3) In Delhi the India Gramophone may, I think, like to make some records. That way I can fetch some money too – but this is not likely to be much. But the Radio may offer me Rs. 150 (they do often). I will try.

4) From Delhi I want to go for a week or two to Almora to Krishnaprem’s Ashram as he presses me to come once. On the way I will stop a few days with Udayshankar. If he helps I can get some money with his help for the Ashram. 7 will try. That may be [consideration] Rs. 1000 at least.

So I will come back about 22nd of April for darshan.

Qu’en dites-vous?But do give me all your force. If I am overtaken with vairagya there as I was at Trivandrum I will return post-haste from Nagpur maybe – outside the Ashram I feel a great nostalgia for the Ashram after the first week or two at the most. In that case I feel very weak and can’t do strenuous work. I want to do some strenuous kind of work if I am to get rid of this inveterate vairagya as Sri Aurobindo told me again he does not like it.

5) In Delhi I am likely to meet Birla who admires me greatly. But he is too deep a Gandhist now-a-days. So I don’t hope much from him this time. But I will certainly try.

All right.

You know of course that I have a good life outside. My only weakness is for fish now-a-days. I often dream of fish. Que faire? But there’s nothing fishy about my activities outside believe me.

P.S. In Madras I am going to teach two or three Mir a songs to Subbulakshmi1. That will fetch some money. Your blessings are necessary. She and her husband are nice people and she is very religious – her husband says. So – I think her songs in the Gramophone will be a success. They are inviting me as you may remember.

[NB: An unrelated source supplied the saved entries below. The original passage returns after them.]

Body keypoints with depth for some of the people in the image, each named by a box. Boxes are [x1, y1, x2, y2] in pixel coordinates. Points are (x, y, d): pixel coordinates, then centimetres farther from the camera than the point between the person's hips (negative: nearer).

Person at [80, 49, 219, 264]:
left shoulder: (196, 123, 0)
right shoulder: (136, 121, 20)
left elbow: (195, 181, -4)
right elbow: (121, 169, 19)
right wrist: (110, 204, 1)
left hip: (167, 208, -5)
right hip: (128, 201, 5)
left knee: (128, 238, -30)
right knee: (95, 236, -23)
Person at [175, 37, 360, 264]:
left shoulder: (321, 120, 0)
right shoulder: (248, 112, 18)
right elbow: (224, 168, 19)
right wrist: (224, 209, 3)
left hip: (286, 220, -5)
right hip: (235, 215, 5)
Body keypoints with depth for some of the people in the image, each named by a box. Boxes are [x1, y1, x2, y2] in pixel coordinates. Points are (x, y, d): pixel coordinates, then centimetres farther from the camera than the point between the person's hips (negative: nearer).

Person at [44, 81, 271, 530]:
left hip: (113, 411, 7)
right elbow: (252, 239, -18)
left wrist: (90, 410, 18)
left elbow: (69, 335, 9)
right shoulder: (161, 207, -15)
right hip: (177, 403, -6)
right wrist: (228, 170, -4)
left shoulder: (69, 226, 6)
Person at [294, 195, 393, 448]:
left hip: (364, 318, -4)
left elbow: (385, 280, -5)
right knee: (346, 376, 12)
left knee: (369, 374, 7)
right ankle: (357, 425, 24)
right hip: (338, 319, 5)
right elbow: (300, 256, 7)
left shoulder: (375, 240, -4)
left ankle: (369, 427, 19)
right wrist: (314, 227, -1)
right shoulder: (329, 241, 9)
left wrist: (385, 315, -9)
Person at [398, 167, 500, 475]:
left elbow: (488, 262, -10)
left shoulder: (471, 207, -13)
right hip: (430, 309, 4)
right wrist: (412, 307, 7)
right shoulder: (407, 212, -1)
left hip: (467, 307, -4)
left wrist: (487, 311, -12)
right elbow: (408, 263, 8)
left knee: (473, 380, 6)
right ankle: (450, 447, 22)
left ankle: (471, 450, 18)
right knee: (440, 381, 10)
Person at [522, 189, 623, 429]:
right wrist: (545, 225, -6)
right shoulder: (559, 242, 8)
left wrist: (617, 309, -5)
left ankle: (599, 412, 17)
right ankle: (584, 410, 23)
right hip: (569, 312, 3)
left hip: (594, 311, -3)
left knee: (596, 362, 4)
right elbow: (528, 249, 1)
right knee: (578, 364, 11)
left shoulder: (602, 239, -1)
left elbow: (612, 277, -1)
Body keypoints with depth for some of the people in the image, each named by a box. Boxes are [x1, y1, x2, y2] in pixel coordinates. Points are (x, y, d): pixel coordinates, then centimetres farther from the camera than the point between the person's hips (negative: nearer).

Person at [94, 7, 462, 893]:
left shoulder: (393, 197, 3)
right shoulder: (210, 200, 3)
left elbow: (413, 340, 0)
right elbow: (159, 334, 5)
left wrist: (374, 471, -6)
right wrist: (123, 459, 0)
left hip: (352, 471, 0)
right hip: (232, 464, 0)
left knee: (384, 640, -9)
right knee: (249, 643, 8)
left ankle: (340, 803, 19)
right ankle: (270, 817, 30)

Yes to the whole programme (with reservations about the vairagya, though!) with the Mother’s blessings and mine.

 

1 M. S. Subbulakshmi the well-known singer was born in 1916 in Madurai, Tamil Nadu. She and her husband, T. Sadasivan dedicated their lives to her music, not for personal gains but for the good of humanity. She gave innumerable concerts in India and abroad. In the forties she performed in four films, one being “Meera,” based on the life of Mirabai. She learned Hindi bhajans from Dilipda.